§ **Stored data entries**
——
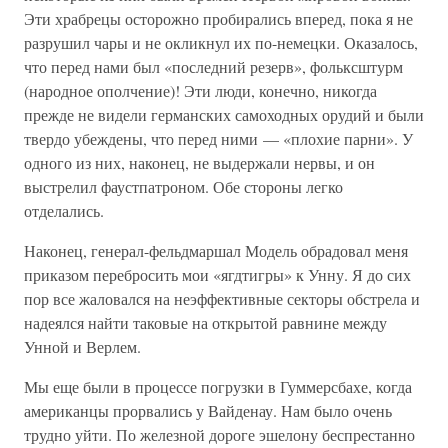
Эти храбрецы осторожно пробирались вперед, пока я не
разрушил чары и не окликнул их по-немецки. Оказалось,
что перед нами был «последний резерв», фольксштурм
(народное ополчение)! Эти люди, конечно, никогда
прежде не видели германских самоходных орудий и были
твердо убеждены, что перед ними — «плохие парни». У
одного из них, наконец, не выдержали нервы, и он
выстрелил фаустпатроном. Обе стороны легко
отделались.
Наконец, генерал-фельдмаршал Модель обрадовал меня
приказом перебросить мои «ягдтигры» к Унну. Я до сих
пор все жаловался на неэффективные секторы обстрела и
надеялся найти таковые на открытой равнине между
Унной и Верлем.
Мы еще были в процессе погрузки в Гуммерсбахе, когда
американцы прорвались у Вайденау. Нам было очень
трудно уйти. По железной дороге эшелону беспрестанно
——
Please copy out everything from the start of the items down to the line containing "(народное ополчение)! Эти", with both ends included. Leave the pictures out of your answer.

Эти храбрецы осторожно пробирались вперед, пока я не
разрушил чары и не окликнул их по-немецки. Оказалось,
что перед нами был «последний резерв», фольксштурм
(народное ополчение)! Эти люди, конечно, никогда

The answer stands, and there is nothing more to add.